3 of 366 comments (clear)

  1. How about we hire editors that speak English? by Frenchman113 · · Score: 0, Troll

    According to anti-piracy vendor V.I. Labs, 100% of the warez in its survey were available on RapidShare

    It's was available no RapidShare, and no, writing "were" where it is not needed and not correct does not make your sentence "sophisticated" or "advanced."

    Now for a statement related to the article: How is this new? Illegal content was always more prevalent on standard web sites. P2P was always more of a niche thing, even after BitTorrent and ThePirateBay caught on.

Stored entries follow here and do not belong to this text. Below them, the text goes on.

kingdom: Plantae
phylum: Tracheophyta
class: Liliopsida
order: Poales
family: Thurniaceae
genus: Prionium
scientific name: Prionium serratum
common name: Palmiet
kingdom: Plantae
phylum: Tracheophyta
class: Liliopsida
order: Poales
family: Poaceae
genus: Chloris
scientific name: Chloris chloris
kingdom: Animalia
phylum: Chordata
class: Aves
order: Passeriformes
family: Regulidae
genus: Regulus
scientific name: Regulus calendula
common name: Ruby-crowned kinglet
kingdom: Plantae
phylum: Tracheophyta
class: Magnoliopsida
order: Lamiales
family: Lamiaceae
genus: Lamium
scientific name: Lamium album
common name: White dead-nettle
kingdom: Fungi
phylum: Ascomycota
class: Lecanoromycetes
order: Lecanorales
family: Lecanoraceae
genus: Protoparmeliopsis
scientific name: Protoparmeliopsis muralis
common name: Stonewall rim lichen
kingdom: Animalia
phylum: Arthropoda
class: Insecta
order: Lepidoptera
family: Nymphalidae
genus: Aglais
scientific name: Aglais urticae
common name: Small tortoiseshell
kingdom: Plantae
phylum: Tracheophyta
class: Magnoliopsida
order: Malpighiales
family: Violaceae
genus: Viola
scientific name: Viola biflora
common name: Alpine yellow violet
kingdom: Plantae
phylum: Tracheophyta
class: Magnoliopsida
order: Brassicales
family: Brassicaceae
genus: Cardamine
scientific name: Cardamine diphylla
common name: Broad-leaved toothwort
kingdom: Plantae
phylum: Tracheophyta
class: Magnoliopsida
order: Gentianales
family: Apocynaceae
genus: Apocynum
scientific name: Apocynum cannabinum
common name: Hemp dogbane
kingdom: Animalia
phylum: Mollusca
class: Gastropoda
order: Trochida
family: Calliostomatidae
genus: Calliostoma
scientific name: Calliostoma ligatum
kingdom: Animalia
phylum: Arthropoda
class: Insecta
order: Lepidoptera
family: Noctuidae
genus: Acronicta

  2. Re:Sucks to be American sometimes by kz45 · · Score: 0, Troll

    "They steal from us, we steal from them. Let's see who breaks first.
    Maybe we'll reach a stage where some kind of peace agreement is the only way forward. Reasonable copyright terms being one of the clauses."

    How exactly did "they" "steal" from you?

    Companies release music and movies that they produced. If you don't agree to their terms, don't listen or watch them. It's that easy.

    The same rules apply to GNU software.

  3. Re:Sucks to be American sometimes by kz45 · · Score: 0, Troll

    "Corporate controlled copyright has perverted copyright by exploiting artists more often than not, while increasing scarcity and decreasing quality of material."

    With digital works, the scarcity is the talent needed to create said work, not the bits used to distribute it. Artists aren't forced into a contract at gun-point. They understand the terms of the contract when signing.

    "People have always shared information, and while p2p reduces revenue, it's more a reduction from "obscenely fucking profitable" to just "fucking profitable"."

    Not really. P2p and the Internet is putting any industry that can be digitally copied out of business. What's your excuse for movies? Are the Actors getting screwed? How about books? Do you not like the publishing contracts?

    P2p is and always has been an easy way for freeloaders to get easy access to movies, music, and software. There is no noble cause behind it, and all of the excuses that are given are laughable.